As we've established, your customer lifetime value needs to be higher than all the expenses that occur in the purchase; otherwise, your business will be at a loss each time it makes a sale.

A metric that is useful and ties in with your customer lifetime value is your [customer acquisition cost](add link to CAC). Your customer acquisition cost is how much you've spent to acquire a new customer. It is calculated by taking your sales and marketing costs and dividing it by the total number of new customers you acquired. Although it won't impact your customer lifetime value, it gives you a better understanding of how this money is being spent in terms of marketing. For a young business, it is very common to spend up to 50% of its total budget on marketing, while in more mature companies, marketing accounts for around 10% of the total operating expenses.

A second metric is your attrition rate or churn rate, which refers to the total number of people (accounts, subscribers, members, customers) that have left in a given period. Understanding why a person has left gives you the opportunity to improve your product or service so that future customers will stay with you for longer. This, in turn, will improve your customer lifetime value.

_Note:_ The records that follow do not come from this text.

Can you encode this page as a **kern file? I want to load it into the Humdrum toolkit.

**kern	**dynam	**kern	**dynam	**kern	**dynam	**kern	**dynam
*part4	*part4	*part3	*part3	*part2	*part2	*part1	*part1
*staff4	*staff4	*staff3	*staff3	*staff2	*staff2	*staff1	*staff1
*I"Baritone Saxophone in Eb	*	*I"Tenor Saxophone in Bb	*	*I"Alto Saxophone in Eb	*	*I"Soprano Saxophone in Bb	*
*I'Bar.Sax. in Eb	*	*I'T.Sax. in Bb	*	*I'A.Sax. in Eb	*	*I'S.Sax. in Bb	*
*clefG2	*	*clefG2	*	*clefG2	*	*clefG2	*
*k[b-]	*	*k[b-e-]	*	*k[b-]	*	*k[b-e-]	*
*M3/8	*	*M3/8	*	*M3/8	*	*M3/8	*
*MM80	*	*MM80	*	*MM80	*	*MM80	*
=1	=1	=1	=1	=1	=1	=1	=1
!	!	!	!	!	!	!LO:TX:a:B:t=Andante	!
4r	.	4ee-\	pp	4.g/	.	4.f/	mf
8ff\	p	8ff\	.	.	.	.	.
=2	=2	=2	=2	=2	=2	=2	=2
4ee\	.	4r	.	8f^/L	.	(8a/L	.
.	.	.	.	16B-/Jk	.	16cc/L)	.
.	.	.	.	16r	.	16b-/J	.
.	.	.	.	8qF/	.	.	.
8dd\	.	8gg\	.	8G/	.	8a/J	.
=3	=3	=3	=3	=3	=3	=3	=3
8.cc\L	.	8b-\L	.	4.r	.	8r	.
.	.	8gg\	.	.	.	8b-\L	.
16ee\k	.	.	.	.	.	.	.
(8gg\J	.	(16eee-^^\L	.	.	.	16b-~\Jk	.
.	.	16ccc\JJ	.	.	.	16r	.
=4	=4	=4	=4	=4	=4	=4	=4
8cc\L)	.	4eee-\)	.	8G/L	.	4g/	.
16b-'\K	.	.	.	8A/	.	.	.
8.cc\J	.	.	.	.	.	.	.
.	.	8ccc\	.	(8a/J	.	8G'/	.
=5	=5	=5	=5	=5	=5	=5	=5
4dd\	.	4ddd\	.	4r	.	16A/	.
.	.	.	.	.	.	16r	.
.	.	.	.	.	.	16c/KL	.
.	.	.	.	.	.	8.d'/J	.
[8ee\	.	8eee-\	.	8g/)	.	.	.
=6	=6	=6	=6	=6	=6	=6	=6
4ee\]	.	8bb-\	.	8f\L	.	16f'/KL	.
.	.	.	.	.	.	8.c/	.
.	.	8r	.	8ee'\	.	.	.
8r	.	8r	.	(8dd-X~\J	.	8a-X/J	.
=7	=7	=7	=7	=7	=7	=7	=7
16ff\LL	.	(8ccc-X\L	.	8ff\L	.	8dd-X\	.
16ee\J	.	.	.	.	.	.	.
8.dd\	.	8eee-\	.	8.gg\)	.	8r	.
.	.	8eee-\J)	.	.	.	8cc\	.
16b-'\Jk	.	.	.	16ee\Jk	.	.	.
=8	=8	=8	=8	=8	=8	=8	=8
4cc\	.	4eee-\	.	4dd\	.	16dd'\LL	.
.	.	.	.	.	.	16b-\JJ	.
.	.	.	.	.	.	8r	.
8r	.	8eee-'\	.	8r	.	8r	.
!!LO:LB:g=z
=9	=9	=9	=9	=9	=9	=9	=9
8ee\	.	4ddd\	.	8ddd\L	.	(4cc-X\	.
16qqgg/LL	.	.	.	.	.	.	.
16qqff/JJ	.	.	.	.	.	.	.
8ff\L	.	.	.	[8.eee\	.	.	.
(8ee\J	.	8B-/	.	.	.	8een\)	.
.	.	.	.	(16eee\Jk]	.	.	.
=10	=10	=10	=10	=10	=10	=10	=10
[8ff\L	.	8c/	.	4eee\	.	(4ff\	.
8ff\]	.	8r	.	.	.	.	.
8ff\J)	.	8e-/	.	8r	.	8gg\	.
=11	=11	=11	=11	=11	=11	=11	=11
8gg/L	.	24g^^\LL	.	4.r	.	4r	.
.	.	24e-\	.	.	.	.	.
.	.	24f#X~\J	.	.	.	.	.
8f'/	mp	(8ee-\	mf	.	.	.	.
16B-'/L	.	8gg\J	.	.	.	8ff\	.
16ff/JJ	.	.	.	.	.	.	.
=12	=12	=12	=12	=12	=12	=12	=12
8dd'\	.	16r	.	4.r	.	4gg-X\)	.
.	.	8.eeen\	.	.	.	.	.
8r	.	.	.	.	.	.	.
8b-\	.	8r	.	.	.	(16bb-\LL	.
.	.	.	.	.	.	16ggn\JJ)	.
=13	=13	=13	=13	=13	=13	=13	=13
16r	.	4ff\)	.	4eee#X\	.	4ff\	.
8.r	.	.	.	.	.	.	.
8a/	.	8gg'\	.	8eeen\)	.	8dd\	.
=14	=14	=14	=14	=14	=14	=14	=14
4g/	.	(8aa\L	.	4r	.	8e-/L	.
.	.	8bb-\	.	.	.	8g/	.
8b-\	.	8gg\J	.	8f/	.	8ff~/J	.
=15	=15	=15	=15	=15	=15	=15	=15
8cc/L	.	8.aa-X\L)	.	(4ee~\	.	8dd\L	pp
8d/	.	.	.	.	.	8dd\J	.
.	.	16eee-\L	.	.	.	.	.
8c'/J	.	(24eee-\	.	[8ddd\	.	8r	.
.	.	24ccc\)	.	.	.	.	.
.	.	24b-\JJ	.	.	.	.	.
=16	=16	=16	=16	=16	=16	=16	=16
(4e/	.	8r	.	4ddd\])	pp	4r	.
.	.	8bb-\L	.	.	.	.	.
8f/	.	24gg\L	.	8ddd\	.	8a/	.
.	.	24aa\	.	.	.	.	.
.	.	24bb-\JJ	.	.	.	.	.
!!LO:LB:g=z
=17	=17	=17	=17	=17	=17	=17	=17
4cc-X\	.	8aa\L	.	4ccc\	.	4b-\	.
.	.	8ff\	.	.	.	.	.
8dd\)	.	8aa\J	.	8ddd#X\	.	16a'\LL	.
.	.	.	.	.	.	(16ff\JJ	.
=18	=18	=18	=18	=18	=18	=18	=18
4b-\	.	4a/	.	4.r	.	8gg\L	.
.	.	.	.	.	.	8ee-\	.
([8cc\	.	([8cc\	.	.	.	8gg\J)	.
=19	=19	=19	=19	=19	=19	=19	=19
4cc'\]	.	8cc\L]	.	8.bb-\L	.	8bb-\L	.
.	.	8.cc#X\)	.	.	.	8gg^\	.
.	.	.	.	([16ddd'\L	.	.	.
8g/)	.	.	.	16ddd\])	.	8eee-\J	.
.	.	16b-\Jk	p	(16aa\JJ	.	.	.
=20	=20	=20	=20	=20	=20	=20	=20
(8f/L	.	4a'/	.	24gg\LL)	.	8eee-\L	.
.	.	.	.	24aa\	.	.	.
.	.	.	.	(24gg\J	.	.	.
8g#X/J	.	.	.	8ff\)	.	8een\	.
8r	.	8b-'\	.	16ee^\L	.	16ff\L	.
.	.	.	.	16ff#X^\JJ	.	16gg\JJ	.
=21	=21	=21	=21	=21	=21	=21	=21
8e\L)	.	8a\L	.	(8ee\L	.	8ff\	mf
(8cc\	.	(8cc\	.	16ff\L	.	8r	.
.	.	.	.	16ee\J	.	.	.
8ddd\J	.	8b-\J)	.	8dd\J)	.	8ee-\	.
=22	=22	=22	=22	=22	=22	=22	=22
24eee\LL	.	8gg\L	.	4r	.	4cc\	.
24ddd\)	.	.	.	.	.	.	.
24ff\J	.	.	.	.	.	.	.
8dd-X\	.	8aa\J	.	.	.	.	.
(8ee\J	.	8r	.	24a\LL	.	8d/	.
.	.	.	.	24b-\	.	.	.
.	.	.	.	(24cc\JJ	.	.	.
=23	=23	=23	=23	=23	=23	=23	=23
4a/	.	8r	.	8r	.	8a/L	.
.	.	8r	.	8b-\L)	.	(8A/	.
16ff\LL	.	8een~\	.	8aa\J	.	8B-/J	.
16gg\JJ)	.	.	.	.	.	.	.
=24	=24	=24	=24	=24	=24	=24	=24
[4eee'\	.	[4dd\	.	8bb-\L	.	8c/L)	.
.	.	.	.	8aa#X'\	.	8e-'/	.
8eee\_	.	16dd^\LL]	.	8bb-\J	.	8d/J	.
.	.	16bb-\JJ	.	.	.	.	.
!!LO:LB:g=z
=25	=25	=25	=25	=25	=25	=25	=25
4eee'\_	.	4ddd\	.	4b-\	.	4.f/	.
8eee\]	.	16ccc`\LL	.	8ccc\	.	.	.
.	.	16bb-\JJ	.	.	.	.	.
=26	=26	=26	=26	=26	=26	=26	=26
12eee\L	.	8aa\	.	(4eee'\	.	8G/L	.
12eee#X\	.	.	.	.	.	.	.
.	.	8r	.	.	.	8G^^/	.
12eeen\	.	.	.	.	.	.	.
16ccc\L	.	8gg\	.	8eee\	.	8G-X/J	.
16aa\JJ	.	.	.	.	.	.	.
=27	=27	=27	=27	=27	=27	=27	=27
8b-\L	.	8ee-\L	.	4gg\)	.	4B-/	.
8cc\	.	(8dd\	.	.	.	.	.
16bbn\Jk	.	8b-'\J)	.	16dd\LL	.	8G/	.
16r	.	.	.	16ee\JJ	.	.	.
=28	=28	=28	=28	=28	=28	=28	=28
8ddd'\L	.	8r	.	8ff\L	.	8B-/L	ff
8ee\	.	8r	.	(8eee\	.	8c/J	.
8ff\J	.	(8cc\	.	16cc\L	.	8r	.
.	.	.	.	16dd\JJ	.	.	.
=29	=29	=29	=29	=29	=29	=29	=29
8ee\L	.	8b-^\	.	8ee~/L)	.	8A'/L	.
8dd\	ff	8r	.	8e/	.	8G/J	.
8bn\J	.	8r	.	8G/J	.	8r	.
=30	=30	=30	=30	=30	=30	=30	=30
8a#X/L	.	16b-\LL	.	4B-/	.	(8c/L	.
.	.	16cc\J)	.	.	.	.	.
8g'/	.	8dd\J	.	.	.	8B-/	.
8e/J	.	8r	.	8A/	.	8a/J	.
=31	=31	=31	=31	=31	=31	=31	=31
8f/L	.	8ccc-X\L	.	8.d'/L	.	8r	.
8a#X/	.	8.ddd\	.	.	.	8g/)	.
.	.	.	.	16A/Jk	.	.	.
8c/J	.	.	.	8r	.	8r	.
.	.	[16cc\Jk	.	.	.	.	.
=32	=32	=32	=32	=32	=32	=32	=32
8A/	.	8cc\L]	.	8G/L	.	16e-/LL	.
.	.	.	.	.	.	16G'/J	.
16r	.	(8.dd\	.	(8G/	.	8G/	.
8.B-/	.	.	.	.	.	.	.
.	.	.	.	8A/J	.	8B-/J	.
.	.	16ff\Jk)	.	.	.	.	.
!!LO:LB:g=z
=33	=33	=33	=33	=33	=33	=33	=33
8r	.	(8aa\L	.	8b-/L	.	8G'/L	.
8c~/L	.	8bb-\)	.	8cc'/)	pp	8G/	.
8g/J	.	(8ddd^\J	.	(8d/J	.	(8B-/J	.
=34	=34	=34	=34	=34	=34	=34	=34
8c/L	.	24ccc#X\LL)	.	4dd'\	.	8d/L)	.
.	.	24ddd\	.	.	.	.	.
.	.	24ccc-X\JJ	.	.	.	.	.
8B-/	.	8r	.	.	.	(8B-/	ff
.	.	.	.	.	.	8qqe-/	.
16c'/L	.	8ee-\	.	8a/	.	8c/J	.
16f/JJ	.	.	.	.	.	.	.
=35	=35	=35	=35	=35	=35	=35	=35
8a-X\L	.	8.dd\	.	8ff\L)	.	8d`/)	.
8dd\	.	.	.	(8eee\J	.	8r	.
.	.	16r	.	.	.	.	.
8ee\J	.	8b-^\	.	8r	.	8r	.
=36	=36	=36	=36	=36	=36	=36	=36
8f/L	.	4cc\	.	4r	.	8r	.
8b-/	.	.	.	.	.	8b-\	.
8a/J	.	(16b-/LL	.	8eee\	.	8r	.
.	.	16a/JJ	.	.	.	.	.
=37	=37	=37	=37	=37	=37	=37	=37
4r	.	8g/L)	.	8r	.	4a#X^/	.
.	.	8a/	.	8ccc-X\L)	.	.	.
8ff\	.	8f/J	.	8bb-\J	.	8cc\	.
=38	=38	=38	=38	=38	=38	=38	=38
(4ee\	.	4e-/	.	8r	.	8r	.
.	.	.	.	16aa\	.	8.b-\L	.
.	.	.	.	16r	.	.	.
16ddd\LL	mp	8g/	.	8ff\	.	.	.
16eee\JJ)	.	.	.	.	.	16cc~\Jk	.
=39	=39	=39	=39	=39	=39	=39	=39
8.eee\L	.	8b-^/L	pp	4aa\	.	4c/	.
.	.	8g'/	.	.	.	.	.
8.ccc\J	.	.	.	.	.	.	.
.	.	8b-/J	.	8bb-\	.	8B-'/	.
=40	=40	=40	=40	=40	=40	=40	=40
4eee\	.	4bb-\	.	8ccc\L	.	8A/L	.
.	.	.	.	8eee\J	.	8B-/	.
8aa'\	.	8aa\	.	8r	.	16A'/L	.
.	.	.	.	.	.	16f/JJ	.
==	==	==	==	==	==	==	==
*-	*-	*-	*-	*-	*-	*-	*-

Third, your retention rate, which is the opposite of your attrition rate. Your retention rate shows you how many customers stayed with you in a given period, rather than left. Your retention rate can teach you why a customer has decided to stay with you. It might be because of a feature that is really insignificant to the purpose of the product but has a huge impact on the customer. Understanding these reasons will help you optimize your sales funnel and marketing strategy, as the features you (the owner) might think are important may not be the same as those valued by the customer.

The Simple LTV Calculator for SMBs

To calculate your customer lifetime value:
  1. Enter average order value (last month)
  2. Multiply it by the number of sales customers will make in a given time period
  3. Multiply by Gross profit margin %
  4. Multiply it by overall retention time (the more the better)
example
Our sandals shop has an average order value of $65 which is made 4 times every year. The customer stays for a total of 2 years, until leaving.

Therefore, we (1) take $65, (2) multiply it by 50% gross profit margin, (3) multiply by 4 which gives us $130, lastly we (4) multiply this by the retention time of 2 years – $260.